— Я не отрицаю. Был. Но я же сказал — он пропал.
— Как же вы так неосмотрительно себя вели? А? Виталий Федорович? Вещь немалых денег стоит.
— Я не понимаю, куда вы клоните, Игорь… м-м… простите…
— Игорь Николаевич, если вам угодно, уважаемый Виталий Федорович.
— Простите, Игорь Николаевич, я что-то никак не пойму вашей стратегии. При чем здесь этот кейс? Впрочем, догадываюсь. И все же объясните, если вас не затруднит.
— Объясню, не волнуйтесь. Всему свое время. Хотя это вы мне должны объяснить, при чем здесь эта штуковина. Но сначала давайте все же закончим. Итак, ваш это или не ваш?
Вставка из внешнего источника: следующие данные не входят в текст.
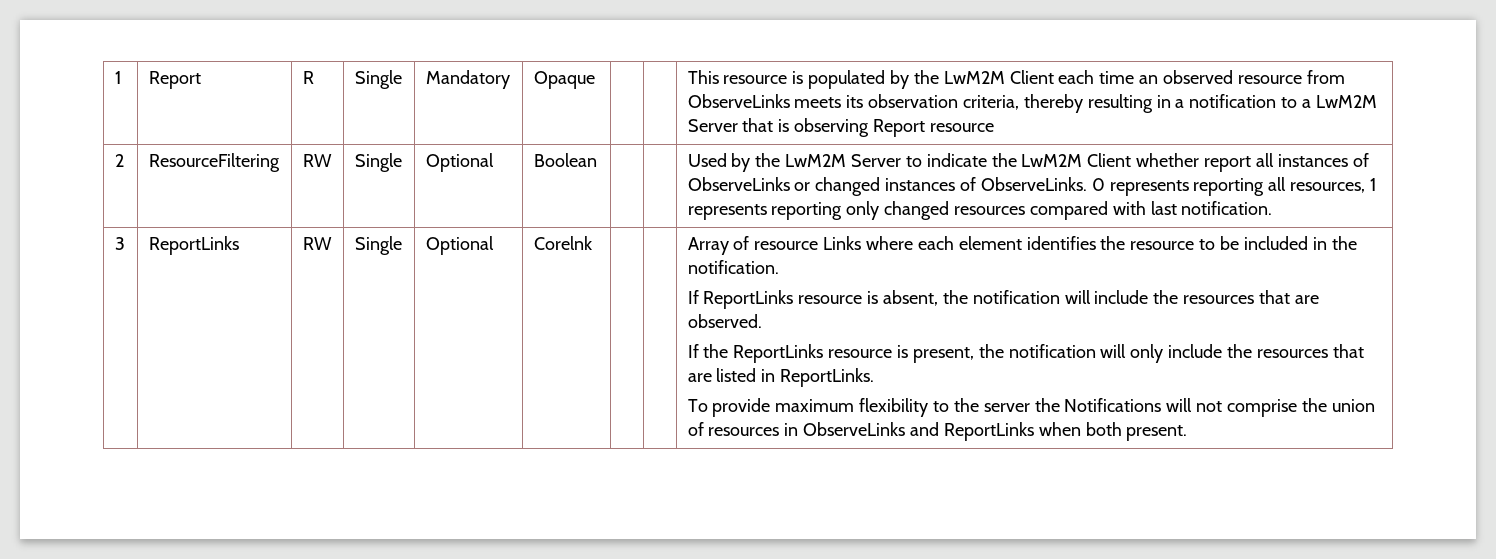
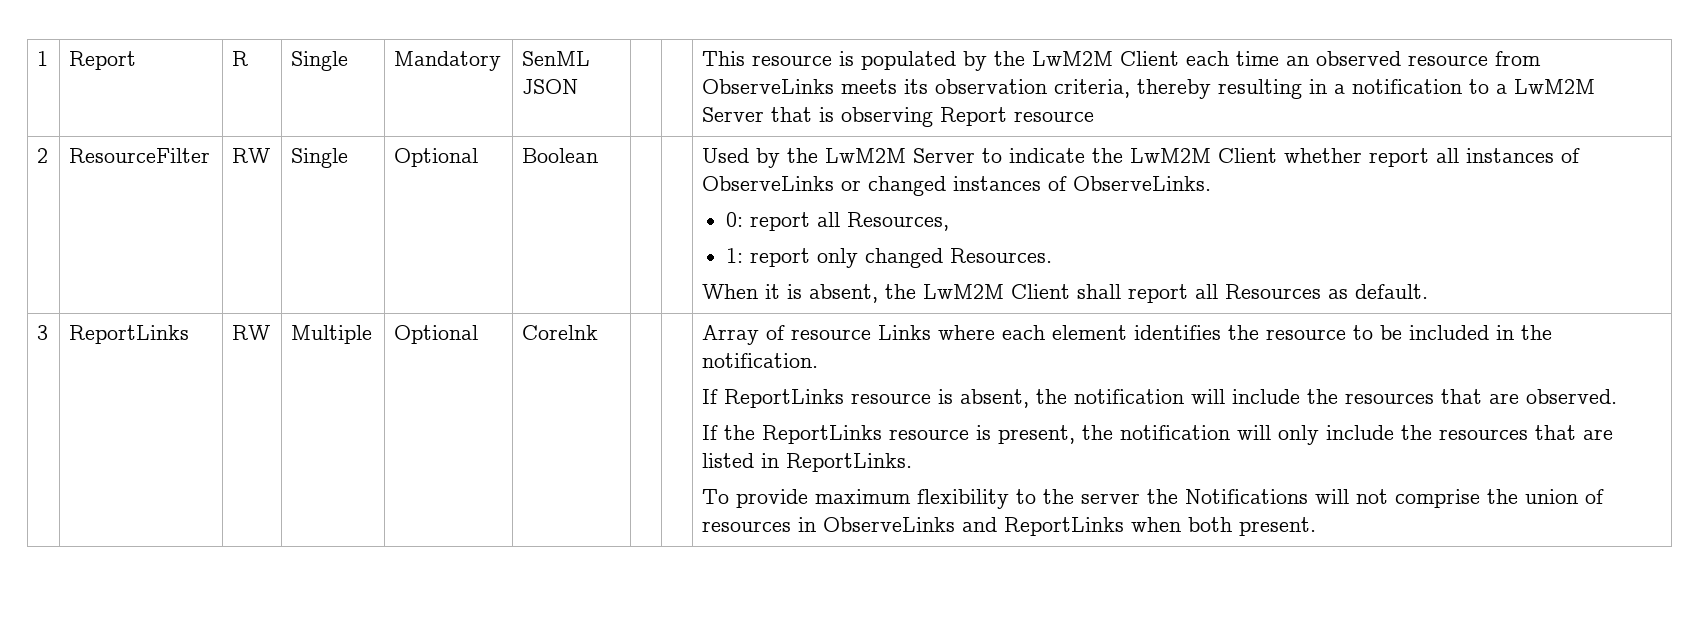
[533,71,595,89] Opaque -> [522,51,591,66] [522,79,579,94] SenML JSON
[148,153,280,172] ResourceFiltering -> [69,148,211,163] ResourceFilter
[1091,177,1377,196] [687,201,1273,220] 0 represents reporting all resources, 1 represents reporting only changed resources compared with last notification. -> [725,212,949,231] [725,248,1052,268] [702,284,1429,303] // 0: report all Resources, // 1: report only changed Resources. // When it is absent, the LwM2M Client shall report all Resources as default.
[354,236,402,255] Single -> [291,325,373,344] Multiple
— Да поймите же, таких портфелей во всем мире пруд пруди.
— Ну, допустим, не пруд…
— Ладно, согласен, таких навалом. Но все равно, я разве должен за каждый из них нести персональную ответственность, что ли?
— Хорошо. — Омельченко выдвинул один из ящиков стола и достал оттуда полиэтиленовый пакетик, в который было запаяно что-то блестящее, протянул Проскурцу. — А это говорит вам о чем-нибудь?
Проскурец взял двумя пальцами пакетик и тут же увидел, что в нем находится медная пластина, на которой выгравирована надпись: «Виталию Федоровичу Проскурцу от любящих коллег в день 50-летия. 15.06.94 г.».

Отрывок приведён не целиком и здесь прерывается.